Dr. Pacyga received his PhD in History from the University of Illinois at Chicago in 1981. He has authored, or coauthored, five books concerning Chicago's history, including Chicago: A Biography (2009); Polish Immigrants and Industrial Chicago (1991); Chicago: City of Neighborhoods with Ellen Skerrett (1986); Chicago: A Historical Guide to the Neighborhoods (1979) with Glen Holt; and Chicago's Southeast Side (1998) with Rod Sellers.

Dr. Pacyga has been a faculty member in the Department of HHSS since 1984. He has lectured widely on a variety of topics, including urban development, labor history, immigration, and racial and ethnic relations, and he has appeared in both the local and national media. He has worked with various museums, including the Chicago History Museum, the Museum of Science and Industry, and the Field Museum in Chicago, on a variety of public history projects.

Dr. Pacyga has also consulted with numerous neighborhood organizations, student groups, and ethnic, labor, and fraternal groups to preserve and exhibit their histories. He was guest curator for a major exhibit, "The Chicago Bungalow," at the Chicago Architecture Foundation. He and Charles Shanabruch are coeditors of The Chicago Bungalow (2001), a companion volume to the exhibit.

Dr.
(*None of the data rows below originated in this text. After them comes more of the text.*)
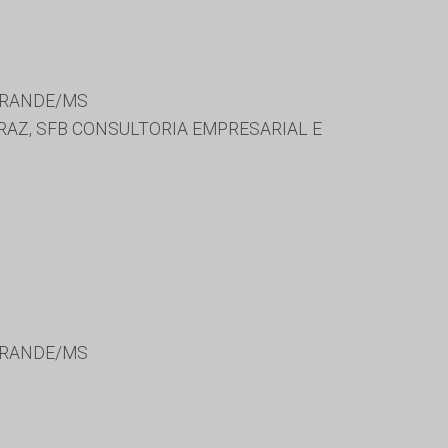
GRANDE/MS
RAZ, SFB CONSULTORIA EMPRESARIAL E
GRANDE/MS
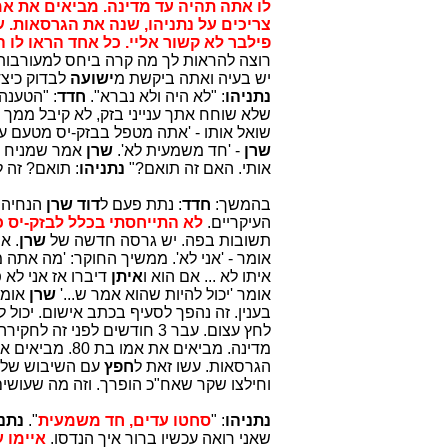
צריכים על נתניהו, שנה את הגרסאות. ע
פילבר לא קשור אליי. כל אחד הראו לו 
רוצה להראות לך מה קרה ביחס למעורבו
יש בעיה ואתה ביקשת מ
ישועה
לבדוק כיצ
נתניהו
: "לא היה ולא נברא".
חדד
: "הטענ
שלא שוחח אתך ענייני בזק, לא קיבל ממך 
שואל אותו - 'אתה מטפל בבזק-יס מטעם ע
שרן
- 'חד משמעית לא'.
שרן
אמר שמניח 
אותי. האם זה תואם?"
נתניהו
: תואם? זה 
בהמשך:
חדד
: נתת פעם ל
דוד שרן
הנחיה כ
העיקריים.
לא התייחסתי בכלל לבזק-יס 
תשובות בפה. יש גרסה חדשה של
שרן
. א
אומר - 'אני לא'. ממשיך החוקר: 'מה אתה מ
איתו לא ... אם הוא ו
איתן
דיברו אז אני לא 
אומר 'יכול להיות שהוא אמר ש...'
שרן
אומר
בענין. זה נהפך לסעיף בכתב אישום. יכול 
מדינה. מביאים את אמו בת 80. מביאים אותו חוקר מהתיק ההוא ואומר לו: 'תן לנו מה שאנחנו צריכים על
הגרסאות. עשו זאת ל
חפץ
עם השיבוש שלא 
וחילצו שקר שאח"כ הופרך. וזה מה שעושים
נתניהו
: "
סחטו עדים, חד משמעית
".
נתני
שאני רואה עכשיו ברור איך הנדסו.
איימו 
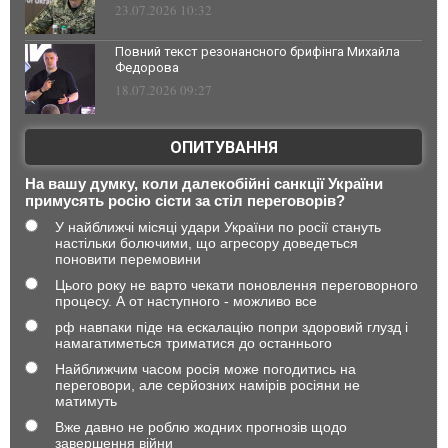
23.07.2026 10:32
Повний текст резонансного брифінга Михайла
Федорова
18.07.2026 09:27
ОПИТУВАННЯ
На вашу думку, коли далекобійні санкції України
примусять росію сісти за стіл переговорів?
У найближчі місяці удари України по росії стануть
настільки болючими, що агресору доведеться
поновити перемовини
Цього року не варто чекати поновлення переговорного
процесу. А от наступного - можливо все
рф навпаки піде на ескалацію попри здоровий глузд і
намагатиметься триматися до останнього
Найближчим часом росія може погодитись на
переговори, але серйозних намірів росіяни не
матимуть
Вже давно не роблю жодних прогнозів щодо
завершення війни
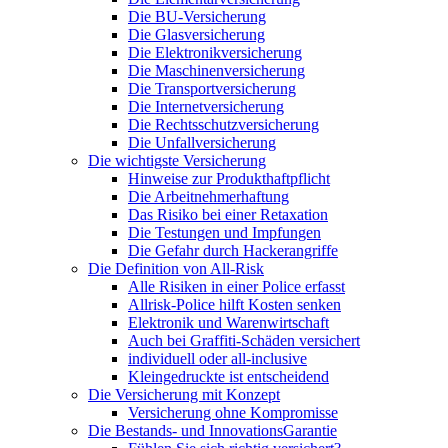
Die BU-Versicherung
Die Glasversicherung
Die Elektronikversicherung
Die Maschinenversicherung
Die Transportversicherung
Die Internetversicherung
Die Rechtsschutzversicherung
Die Unfallversicherung
Die wichtigste Versicherung
Hinweise zur Produkthaftpflicht
Die Arbeitnehmerhaftung
Das Risiko bei einer Retaxation
Die Testungen und Impfungen
Die Gefahr durch Hackerangriffe
Die Definition von All-Risk
Alle Risiken in einer Police erfasst
Allrisk-Police hilft Kosten senken
Elektronik und Warenwirtschaft
Auch bei Graffiti-Schäden versichert
individuell oder all-inclusive
Kleingedruckte ist entscheidend
Die Versicherung mit Konzept
Versicherung ohne Kompromisse
Die Bestands- und InnovationsGarantie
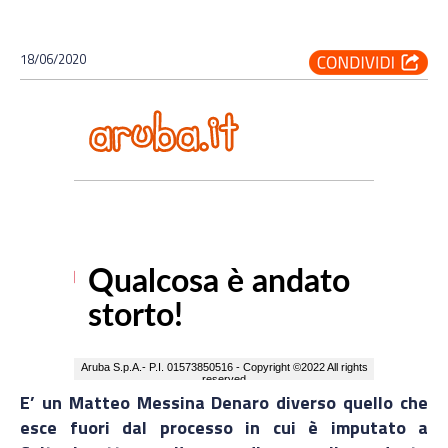
18/06/2020
E’ un Matteo Messina Denaro diverso quello che
esce fuori dal processo in cui è imputato a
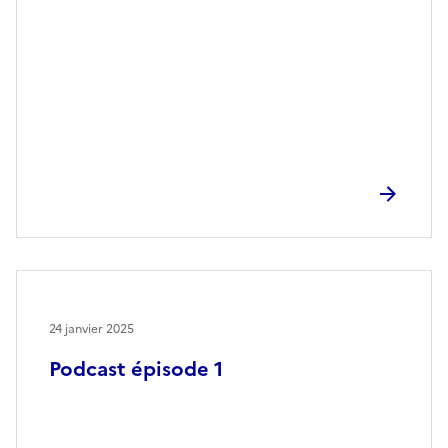
24 janvier 2025
Podcast épisode 1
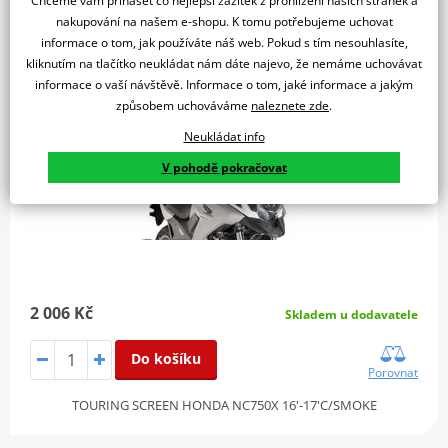
Chceme vám přinášet co nejlepší zážitek z prohlížení našich stránek a
Plexi štít PUIG TOURING 8910H kouřová
nakupování na našem e-shopu. K tomu potřebujeme uchovat
informace o tom, jak používáte náš web. Pokud s tím nesouhlasíte,
kliknutím na tlačítko neukládat nám dáte najevo, že nemáme uchovávat
informace o vaší návštěvě. Informace o tom, jaké informace a jakým
způsobem uchováváme
naleznete zde
.
Neukládat info
V pohodě pokračovat
2 006 Kč
Skladem u dodavatele
Do košíku
Porovnat
TOURING SCREEN HONDA NC750X 16'-17'C/SMOKE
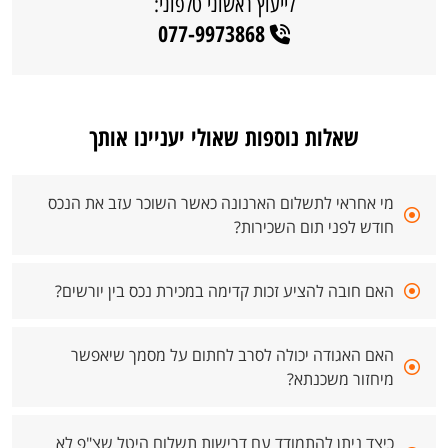
לייעוץ ראשוני טלפוני:
077-9973868
שאלות נוספות שאולי יעניינו אותך
מי אחראי לתשלום הארנונה כאשר השוכר עזב את הנכס
חודש לפני תום השכירות?
האם חובה להציע זכות קדימה במכירת נכס בין יורשים?
האם האגודה יכולה לסרב לחתום על מסמך שיאפשר
מיחזור משכנתא?
כיצד ניתן להתמודד עם דרישות תשלום היטל שצ"פ לא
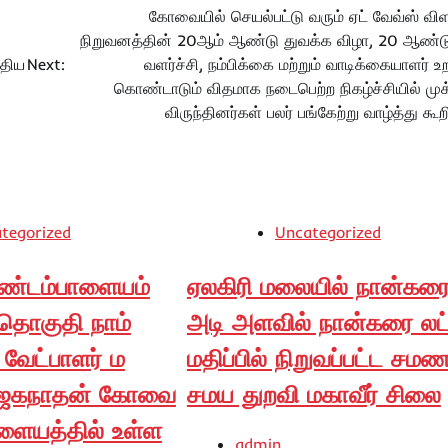
கோவையில் செயல்பட்டு வரும் ஏட் வேவ்ஸ் விள
நிறுவனத்தின் 20ஆம் ஆண்டு துவக்க விழா, 20 ஆண்ட
்திய
Next:
வளர்ச்சி, நம்பிக்கை மற்றும் வாடிக்கையாளர் 
கொண்டாடும் விதமாக நடைபெற்ற நிகழ்ச்சியில் முக
விருந்தினர்கள் பலர் பங்கேற்று வாழ்த்து கூற
tegorized
Uncategorized
்டம்பாளையம்
ஏலகிரி மலையில் நான்கர
 தொகுதி நாம்
அடி அளவில் நான்கரை லட்
ி வேட்பாளர் ம
மதிப்பில் நிறுவப்பட்ட சம
ெகநாதன் கோவை
சமய துறவி மகாவீர் சிலை
ளையத்தில் உள்ள
admin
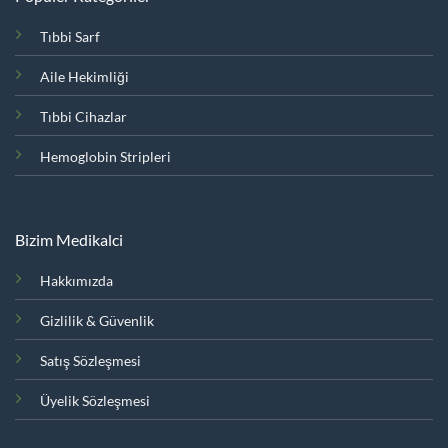
Tıbbi Sarf
Aile Hekimliği
Tıbbi Cihazlar
Hemoglobin Stripleri
Bizim Medikalci
Hakkımızda
Gizlilik & Güvenlik
Satış Sözleşmesi
Üyelik Sözleşmesi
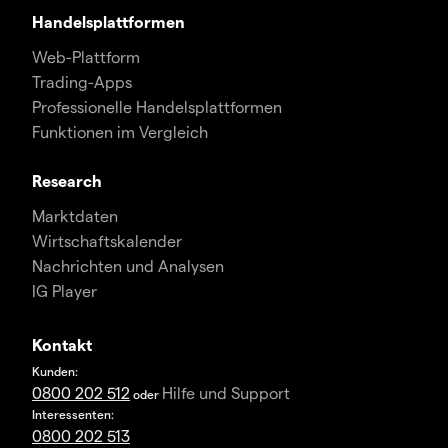
Handelsplattformen
Web-Plattform
Trading-Apps
Professionelle Handelsplattformen
Funktionen im Vergleich
Research
Marktdaten
Wirtschaftskalender
Nachrichten und Analysen
IG Player
Kontakt
Kunden:
0800 202 512
Hilfe und Support
oder
Interessenten:
0800 202 513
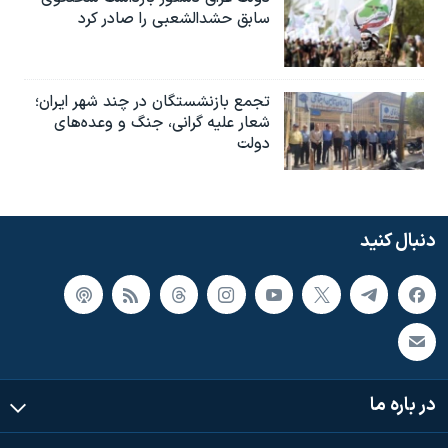
سابق حشدالشعبی را صادر کرد
تجمع بازنشستگان در چند شهر ایران؛
شعار علیه گرانی، جنگ و وعده‌های
دولت
دنبال کنید
در باره ما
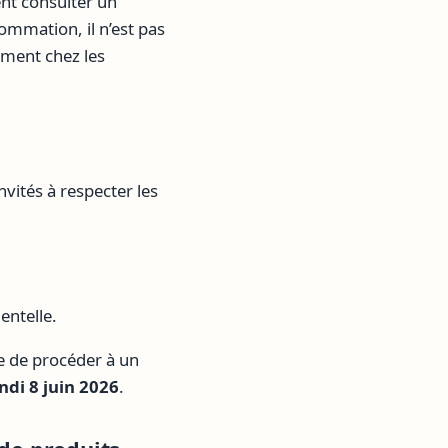
nt consulter un
ommation, il n’est pas
amment chez les
nvités à respecter les
entelle.
e de procéder à un
ndi 8 juin 2026
.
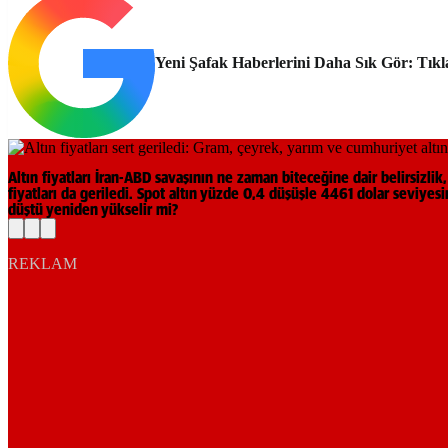
Yeni Şafak Haberlerini Daha Sık Gör: Tıkl
Altın fiyatları İran-ABD savaşının ne zaman biteceğine dair belirsizl
fiyatları da geriledi. Spot altın yüzde 0,4 düşüşle 4461 dolar seviye
düştü yeniden yükselir mi?
REKLAM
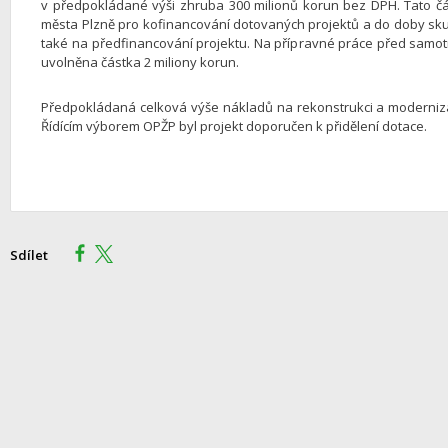
v předpokládané výši zhruba 300 milionů korun bez DPH. Tato č
města Plzně pro kofinancování dotovaných projektů a do doby sk
také na předfinancování projektu. Na přípravné práce před samot
uvolněna částka 2 miliony korun.
Předpokládaná celková výše nákladů na rekonstrukci a modernizac
Řídícím výborem OPŽP byl projekt doporučen k přidělení dotace.
Sdílet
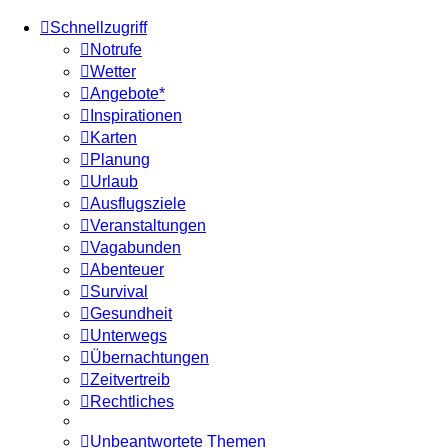
Schnellzugriff
Notrufe
Wetter
Angebote*
Inspirationen
Karten
Planung
Urlaub
Ausflugsziele
Veranstaltungen
Vagabunden
Abenteuer
Survival
Gesundheit
Unterwegs
Übernachtungen
Zeitvertreib
Rechtliches
Unbeantwortete Themen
Pacyga is a winner of the Oscar Halecki Award from the Polish American Historical Association and a winner of the Catholic Book Award. In 1999, he received the Columbia College Award for Excellence in Teaching. He has been a visiting professor at both the University of Chicago and the University of Illinois at Chicago. In the spring of 2005, he was a Visiting Scholar in Campion Hall at Oxford University.